I expect you are measuring this in a normal timesharing environment, which is not what we have (more below).

> A good way to think about the cost of these things is this. The cost of retpoline we have observed on the kernel:
> 
> 1. the cost of executing the system call with "broken" indirect branch prediction (IE, reliably mispredicted), plus
> 2. the cost of few extra instructions (very, very few cycles)
> 
>   Both of these are very effectively mitigated by efforts to remove hot indirect branches from the system call code in the kernel. Because of the nature of most kernels, this tends to be pretty easy and desirable for performance anyways.

Right.

> By comparison, the cost of toggling off the predictor is:
> 
> 1. the exact same cost as #1 above, plus
> 2. the cost of toggling the MSR on every context switch
> 
>   This second cost, very notably, cannot be meaningfully mitigated by PGO, or hand-implemented hot-path specializations without an indirect branch. And our measurements on Intel hardware at least show that this cost of toggling is actually the dominant cost by a very large margin.

As I said above, I expect you are measuring this on a normal timesharing system.  A game console is not a normal timesharing environment.  We reserve a core to the system and the game gets the rest of them.  My understanding is that the game is one process and it essentially doesn't get process-context-switched (this understanding could be very flawed) although it probably does get thread-context-switched (which should still be cheap as there is no protection-domain transition involved).  If there basically aren't any process context switches while running a game (which is when performance matters most) then moving even a small in-process execution cost to a larger context-switch cost is a good thing, not a bad thing.  We have hard-real-time constraints to worry about.
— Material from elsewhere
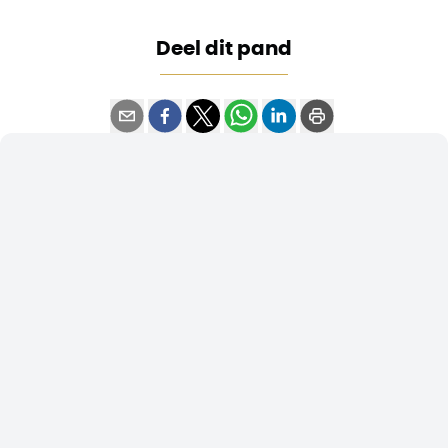
Deel dit pand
> So, you should absolutely measure the impact of the AMD solutions you have on your AMD hardware as it may be very significantly different. But I wanted to set the expectation correctly based on what limited experience we have so far (sadly only on Intel hardware).

I appreciate all the work you've done on this, and your sharing of your findings.  Unfortunately on our side we are playing catch-up as we were unaware of the problem before the public announcements and the publication of this patch.  We're definitely doing research and our own measurements to understand what is our best way forward.

(If it wasn't obvious, I'm not standing in the way of the patch, just noting the AMD thing which clearly can be a follow-up if it seems to be a better choice there.)

https://reviews.llvm.org/D41723